- What you will do -
Extract every line of text from the listing below without altering a character. Leave the pictures out of your answer.

── Records for processing ──

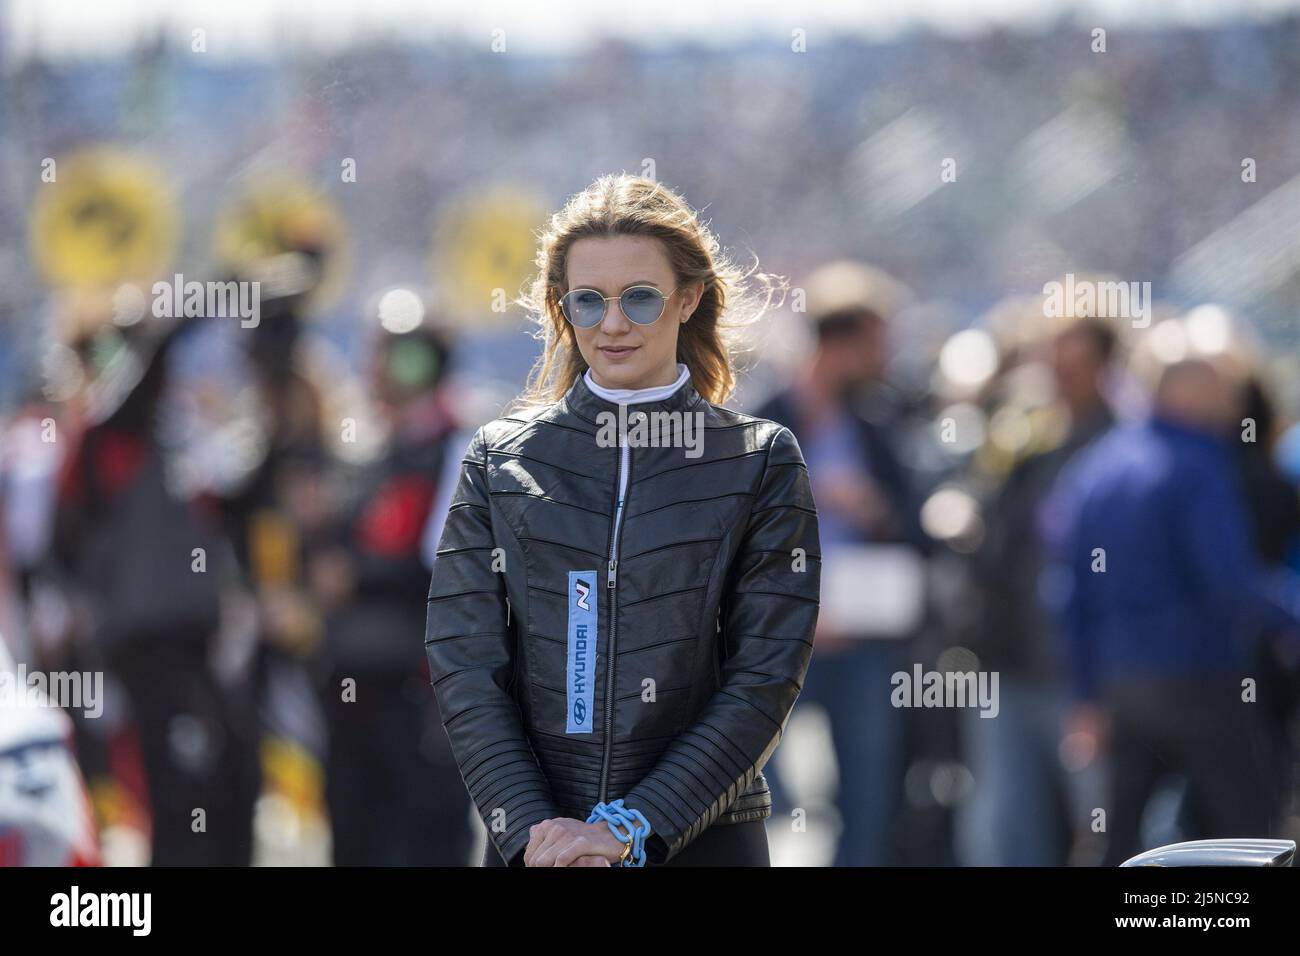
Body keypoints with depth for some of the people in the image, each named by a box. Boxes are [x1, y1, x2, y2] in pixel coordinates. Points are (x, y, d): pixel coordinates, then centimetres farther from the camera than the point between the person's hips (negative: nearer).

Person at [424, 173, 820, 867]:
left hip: (699, 836, -1)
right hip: (536, 841, 1)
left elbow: (766, 675, -6)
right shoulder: (498, 457, 4)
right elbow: (464, 661, -1)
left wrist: (634, 827, -14)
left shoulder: (761, 463, 0)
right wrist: (529, 829, -13)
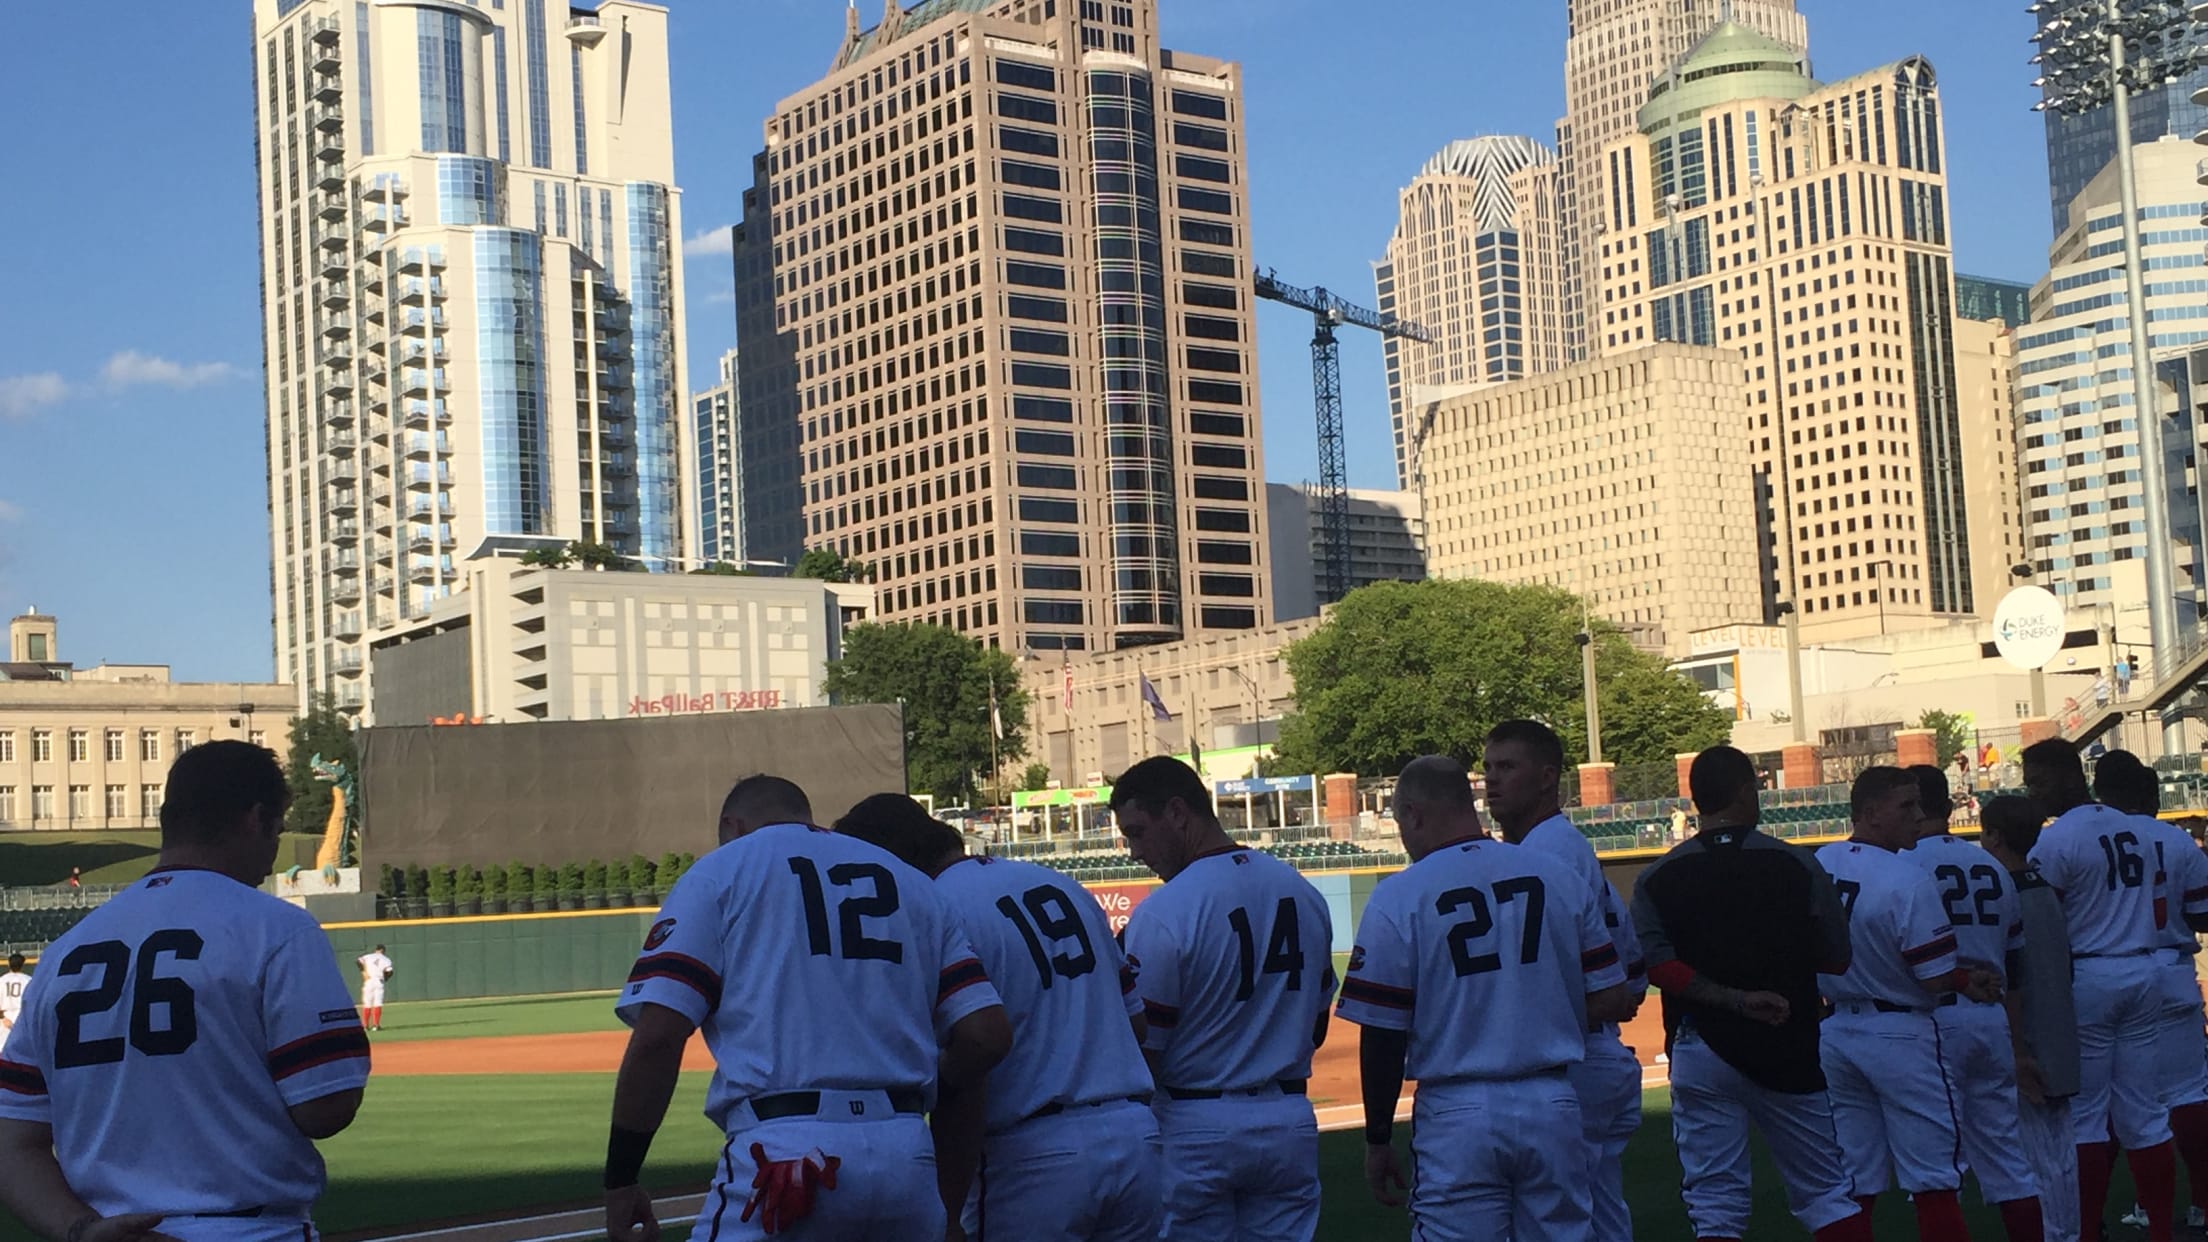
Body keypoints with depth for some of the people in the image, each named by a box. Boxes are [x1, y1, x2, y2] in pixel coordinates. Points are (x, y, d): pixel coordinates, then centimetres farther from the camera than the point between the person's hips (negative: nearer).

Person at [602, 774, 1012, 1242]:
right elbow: (987, 1033, 9)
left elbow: (657, 1037, -4)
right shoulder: (912, 882, 20)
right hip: (910, 1159, 4)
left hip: (779, 1156, -4)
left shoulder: (718, 871, 9)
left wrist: (620, 1182, 1)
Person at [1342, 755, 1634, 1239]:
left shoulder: (1398, 896, -7)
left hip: (1457, 1116, -3)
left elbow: (1383, 1036, -6)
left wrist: (1378, 1139, 5)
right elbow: (1611, 1001, 5)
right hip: (1555, 1109, 3)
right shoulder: (1559, 876, 4)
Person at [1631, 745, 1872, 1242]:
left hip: (1699, 1055, 1)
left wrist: (1733, 999, -14)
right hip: (1788, 1052, 0)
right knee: (1828, 1195, 11)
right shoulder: (1798, 866, -3)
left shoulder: (1656, 880, 0)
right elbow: (1837, 959, 1)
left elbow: (1659, 967, -13)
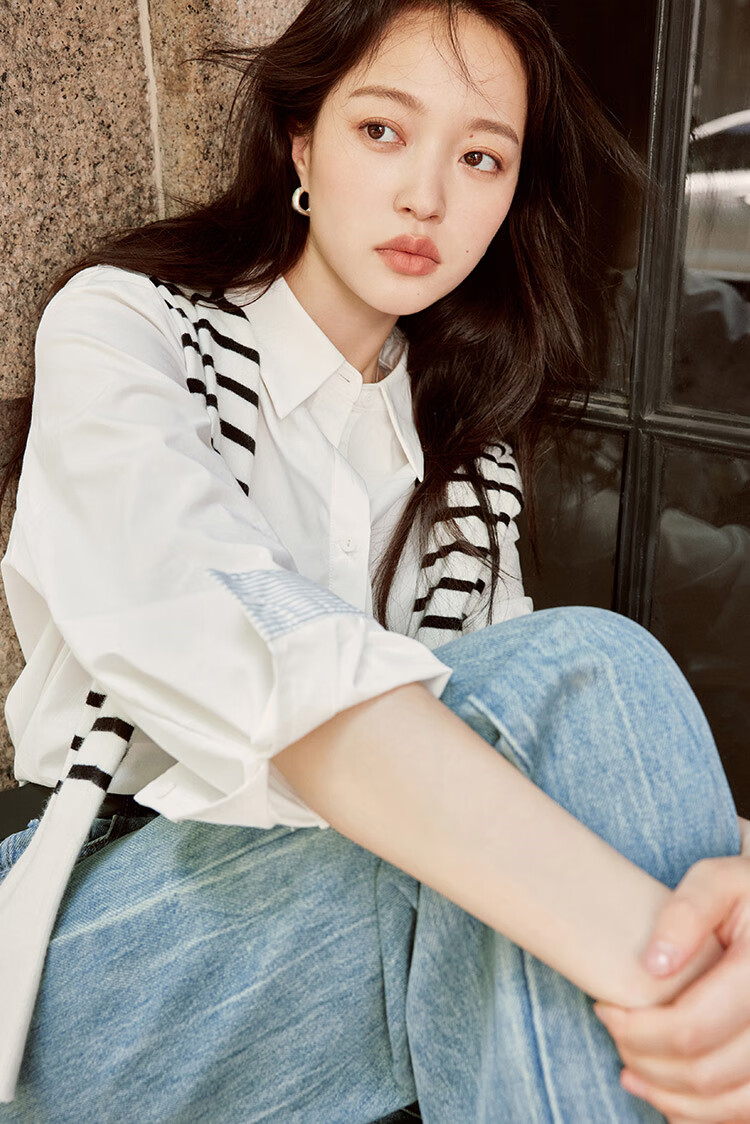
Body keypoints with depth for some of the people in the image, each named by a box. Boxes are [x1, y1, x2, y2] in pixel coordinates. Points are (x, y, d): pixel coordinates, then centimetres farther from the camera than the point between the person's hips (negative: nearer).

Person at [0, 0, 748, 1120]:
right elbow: (243, 649, -28)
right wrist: (649, 948, -37)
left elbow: (503, 692, -6)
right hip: (97, 977, -4)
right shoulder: (125, 326, -8)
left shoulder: (465, 442, 9)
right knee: (589, 670, -25)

───

- Expected answer -
Body keypoints with depth for some of the people in the image, each named by a box. Boxes are [x1, y1, x2, y2] in pixel coordinates. Points are (x, y, d): pixel coordinates, then centimetres farther from the camera than the point between the person's hips (negative: nearer).

Person at [424, 173, 820, 867]:
left hip: (699, 836, -1)
right hip: (536, 841, 1)
left elbow: (766, 675, -6)
right shoulder: (498, 457, 4)
right elbow: (464, 661, -1)
left wrist: (634, 827, -14)
left shoulder: (761, 463, 0)
right wrist: (529, 829, -13)
Body keypoints with depth for some of the people in the image, each named by a box. Boxes are [x1, y1, x2, y2] in pixel coordinates. Points are (x, y, d): pixel coordinates, then centimetres farther from the camera than the point between the person's hips (negative: nearer).

Person at [602, 774, 1012, 1242]:
right elbow: (987, 1033, 9)
left elbow: (657, 1037, -4)
right shoulder: (912, 882, 20)
right hip: (910, 1159, 4)
left hip: (779, 1156, -4)
left shoulder: (718, 871, 9)
left wrist: (620, 1182, 1)
Person at [1342, 755, 1634, 1239]:
left shoulder: (1398, 896, -7)
left hip: (1457, 1116, -3)
left elbow: (1383, 1036, -6)
left wrist: (1378, 1139, 5)
right elbow: (1611, 1001, 5)
right hip: (1555, 1109, 3)
right shoulder: (1559, 876, 4)
Person at [1631, 745, 1872, 1242]:
left hip: (1699, 1055, 1)
left wrist: (1733, 999, -14)
right hip: (1788, 1052, 0)
right knee: (1828, 1195, 11)
right shoulder: (1798, 866, -3)
left shoulder: (1656, 880, 0)
right elbow: (1837, 959, 1)
left elbow: (1659, 967, -13)
Body keypoints with depth for some of the people in the image, each named by a box. Boxes are [x1, y1, x2, y2] in pixel coordinates. Points are (x, y, d): pixel coordinates, then centimetres farther from the camera than the point between the person's hips (negative: nearer).

Person at [0, 0, 748, 1120]:
right elbow: (243, 649, -28)
right wrist: (649, 948, -37)
left elbow: (503, 692, -6)
right hip: (97, 977, -4)
right shoulder: (125, 326, -8)
left shoulder: (465, 442, 9)
right knee: (589, 670, -25)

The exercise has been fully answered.